OPTIONS must be handled in every case. An endpoint has to support either REQMOD or RESPMOD, but not both. However, this is not enforced, and according to the squid 3 documentation, such overloading will even work with squid.

REQMOD is called, when a HTTP request must be modified - like checking access to an URL, stripping or adding query string parameters or POST data, modifying headers or otherwise mangling the request.

RESPMOD is called when a HTTP response must be modified - such as checking to-be-downloaded files for viruses, watermarking images or audio files, placing ad banners, or otherwise modifying the content and/or the headers of the request.

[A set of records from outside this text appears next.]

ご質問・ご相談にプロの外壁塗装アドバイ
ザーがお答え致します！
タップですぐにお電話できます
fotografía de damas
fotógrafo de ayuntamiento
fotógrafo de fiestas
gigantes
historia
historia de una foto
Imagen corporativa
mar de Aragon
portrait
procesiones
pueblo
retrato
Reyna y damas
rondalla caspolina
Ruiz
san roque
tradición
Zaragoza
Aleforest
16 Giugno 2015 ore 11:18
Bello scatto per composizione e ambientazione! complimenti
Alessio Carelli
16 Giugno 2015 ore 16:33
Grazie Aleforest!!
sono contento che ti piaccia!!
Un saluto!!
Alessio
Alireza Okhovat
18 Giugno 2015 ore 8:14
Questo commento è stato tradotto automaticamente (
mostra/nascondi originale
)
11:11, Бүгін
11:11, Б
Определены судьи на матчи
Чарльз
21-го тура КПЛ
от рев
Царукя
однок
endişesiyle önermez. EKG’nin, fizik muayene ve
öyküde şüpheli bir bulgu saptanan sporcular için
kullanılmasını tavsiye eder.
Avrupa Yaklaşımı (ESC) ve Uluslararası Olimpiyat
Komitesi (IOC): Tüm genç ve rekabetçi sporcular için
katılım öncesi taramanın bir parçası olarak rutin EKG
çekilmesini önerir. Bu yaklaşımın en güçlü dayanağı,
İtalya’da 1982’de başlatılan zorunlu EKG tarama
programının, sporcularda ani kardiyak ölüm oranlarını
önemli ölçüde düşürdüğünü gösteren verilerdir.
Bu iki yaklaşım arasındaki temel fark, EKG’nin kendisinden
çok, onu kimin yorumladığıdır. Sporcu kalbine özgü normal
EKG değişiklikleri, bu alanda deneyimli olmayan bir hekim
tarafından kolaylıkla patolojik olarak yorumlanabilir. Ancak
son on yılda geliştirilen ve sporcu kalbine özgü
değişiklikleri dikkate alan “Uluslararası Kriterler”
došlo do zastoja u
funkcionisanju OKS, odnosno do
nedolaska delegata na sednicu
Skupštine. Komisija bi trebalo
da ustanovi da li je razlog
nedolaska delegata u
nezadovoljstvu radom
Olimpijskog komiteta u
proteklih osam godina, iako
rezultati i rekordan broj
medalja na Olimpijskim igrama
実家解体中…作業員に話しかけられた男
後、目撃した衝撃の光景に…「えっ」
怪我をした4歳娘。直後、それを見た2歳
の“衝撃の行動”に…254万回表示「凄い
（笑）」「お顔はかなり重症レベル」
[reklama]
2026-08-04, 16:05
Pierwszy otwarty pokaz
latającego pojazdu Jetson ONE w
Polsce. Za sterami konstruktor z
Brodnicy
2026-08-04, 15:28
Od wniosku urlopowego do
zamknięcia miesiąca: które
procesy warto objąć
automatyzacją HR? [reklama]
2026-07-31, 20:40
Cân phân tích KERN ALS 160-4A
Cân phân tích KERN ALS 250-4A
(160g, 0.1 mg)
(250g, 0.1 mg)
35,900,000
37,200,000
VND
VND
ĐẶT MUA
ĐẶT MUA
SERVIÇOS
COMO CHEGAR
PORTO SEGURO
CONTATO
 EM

ICAP works with URLs just like HTTP. Every ICAP service has an URL like:

icap://icap.myorganization.com/place_banners

The PyICAP framework will parse this URL, determines the ICAP method to call (OPTIONS, REQMOD or RESPMOD), and calls one of the handler methods that the user (probably) provided. If the ICAP server can't find a handler method, it returns a 404 error.

In this particular example, the place_banners_() method is called ( can be reqmod or respmod).

An OPTIONS request triggers the related _options() method, in this case the place_banners_options().

Various information can be extracted from the ICAP request by examining certain fields of the handler object:

  • enc_req: encapsulated request line, list with 3 elements
  • enc_req_headers: encapsulated request headers, dictionary of lists
  • enc_res_status: encapsulated response status
  • enc_res_headers: encapsulated response headers
  • has_body: True, if the ICAP request has a body
  • servicename: name of the service endpoint
  • encapsulated: contains the "Encapsulated:" header's content as a dict
  • ieof: True, if read_chunk() encounters an ieof chunk extension
  • command: the current ICAP command
  • request_uri: contains the full request URI of the ICAP request
  • version: the version if the current ICAP request
  • preview: None, or an integer that arrived in the Preview header
  • allow: Contains a set() of Allow:-ed stuff
  • icap_response_code: contains the response code if set_icap_reponse was called.

There are several helper methods that can be called while serving a requets:

  • send_error(error_code): Sends and entire ICAP error response
  • no_adaptation_required(): Sends a response that means that leaves the encapsulated message unaltered. It honors the Allow header, and only sends 204 No adaptation required if the client allowed such response.
  • cont(): Sends an ICAP 100 Continue response to the client. Can be used to request the client to continue sending data after a preview.
  • read_chunk(): Reads a chunk from the client. Be aware that this call blocks. If there is no available data on the line, and Connection: keep-alive is used, it will cause the server to hang. This method should only be called if it's sure there will be data available eventually. If it returns an empty string, it means that it's the last chunk, and no further read should be executed. It also sets the ieof variable to True, if the ieof chunk extension is encountered. This extension is sent during a preview if the encapsulated message fits in the preview entirelly. If ieof is True continue() must not be called.
  • set_icap_response(code): sets the ICAP response
  • set_enc_status(stats): Sets the encapsulated status line
  • set_enc_request(request): Sets the encapsulated request line
  • set_enc_header(header, value): Set an encapsulated header. Multiple calls will cause the header to be sent more than once. This is useful for example for Cookie: headers.
  • set_icap_header(header, value): Set an ICAP header. Note that this should not be used normally, since all necesary ICAP headers are set automatically by the framework (such as ISTag, Encapsulated, Date, Server, etc.)
  • send_headers(has_body=False): can be used after setting ICAP and encapsulated headers. The parameter has_body signals the existance of an encapsulated message body.
  • send_chunk(data): writes a chunk to the client. An empty chunk must be written as the last chunk. Data must be sent after send appropriate headers either with send_header() or enc_header()/icap_header() + send_headers(). The two header-sending methods must not be mixed. If sending data with send_headers, the has_body parameter must be set to properly indicate the existance or absence of an encapsulated message body.